Friday, October 05, 2007
Date: Thu, 4 October 2007
Thalamic volume is lower in multiple sclerosis (MS) patients than in normal subjects and is related to cognitive impairment.
"We should rethink MS as not just a disease of white matter demyelination," Dr. Rohit Bakshi from Brigham and Women's Hospital, Harvard Medical School, Boston, told Reuters Health. "Clearly there is gray matter involvement and tissue destruction occurring."
Dr. Bakshi and colleagues investigated thalamic volume and its relationship to cognitive function in 79 MS patients and 16 normal subjects. Their findings are published in the September 18th issue of Neurology.

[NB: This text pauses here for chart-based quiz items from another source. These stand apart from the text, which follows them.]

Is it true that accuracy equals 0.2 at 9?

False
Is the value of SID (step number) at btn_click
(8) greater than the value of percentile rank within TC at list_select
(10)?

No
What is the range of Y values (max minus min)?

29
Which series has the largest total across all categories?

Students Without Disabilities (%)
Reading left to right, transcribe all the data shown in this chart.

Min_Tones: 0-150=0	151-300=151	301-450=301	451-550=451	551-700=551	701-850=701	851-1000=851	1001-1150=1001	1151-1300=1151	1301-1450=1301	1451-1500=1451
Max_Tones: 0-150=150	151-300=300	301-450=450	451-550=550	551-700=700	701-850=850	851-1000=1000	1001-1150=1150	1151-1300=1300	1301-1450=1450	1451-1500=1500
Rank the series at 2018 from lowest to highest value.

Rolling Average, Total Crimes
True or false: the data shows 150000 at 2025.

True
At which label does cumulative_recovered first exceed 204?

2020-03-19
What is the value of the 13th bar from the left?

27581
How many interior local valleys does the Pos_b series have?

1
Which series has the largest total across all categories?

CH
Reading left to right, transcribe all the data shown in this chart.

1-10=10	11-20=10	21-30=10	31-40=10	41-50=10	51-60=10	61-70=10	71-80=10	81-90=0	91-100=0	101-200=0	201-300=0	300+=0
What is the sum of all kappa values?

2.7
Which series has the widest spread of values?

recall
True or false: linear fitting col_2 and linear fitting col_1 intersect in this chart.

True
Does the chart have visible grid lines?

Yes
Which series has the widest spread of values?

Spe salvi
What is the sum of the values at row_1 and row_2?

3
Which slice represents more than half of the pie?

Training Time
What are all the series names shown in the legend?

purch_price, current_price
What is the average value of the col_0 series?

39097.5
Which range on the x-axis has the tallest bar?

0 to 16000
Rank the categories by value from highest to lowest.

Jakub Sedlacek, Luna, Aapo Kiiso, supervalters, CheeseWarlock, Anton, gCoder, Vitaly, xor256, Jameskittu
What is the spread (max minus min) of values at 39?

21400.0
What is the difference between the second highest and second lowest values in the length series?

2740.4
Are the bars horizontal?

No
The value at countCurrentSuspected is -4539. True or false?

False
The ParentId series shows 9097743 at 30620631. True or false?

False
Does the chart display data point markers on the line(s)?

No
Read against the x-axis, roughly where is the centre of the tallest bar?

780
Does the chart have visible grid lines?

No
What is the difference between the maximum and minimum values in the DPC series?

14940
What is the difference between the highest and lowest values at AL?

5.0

Thalamic volume was 17.8 per cent lower in MS patients than in normal subjects, the authors report, and a significant 16.8 per cent difference persisted after adjusting for age, sex, and intracranial volume in each individual.
Thalamic atrophy in MS patients was associated with impairment on tests of processing speed/working memory and visuospatial memory, the researchers note. Thalamic fraction accounted for the greatest amount of variance in all models predicting neuropsychological test performance.
"We don't know enough yet to determine if patients (with thalamic atrophy) should be treated differently in terms of immunotherapeutic medications," Dr. Bakshi said. "However, our results suggest that when a patient is found to have thalamic atrophy on MRI scans, they should be carefully screened and tested for cognitive impairment, which could affect patient management, coping, and quality of life."
"Now more than ever we can see the importance of MRI technology towards the understanding of this complex challenging disease," Dr. Bakshi concluded.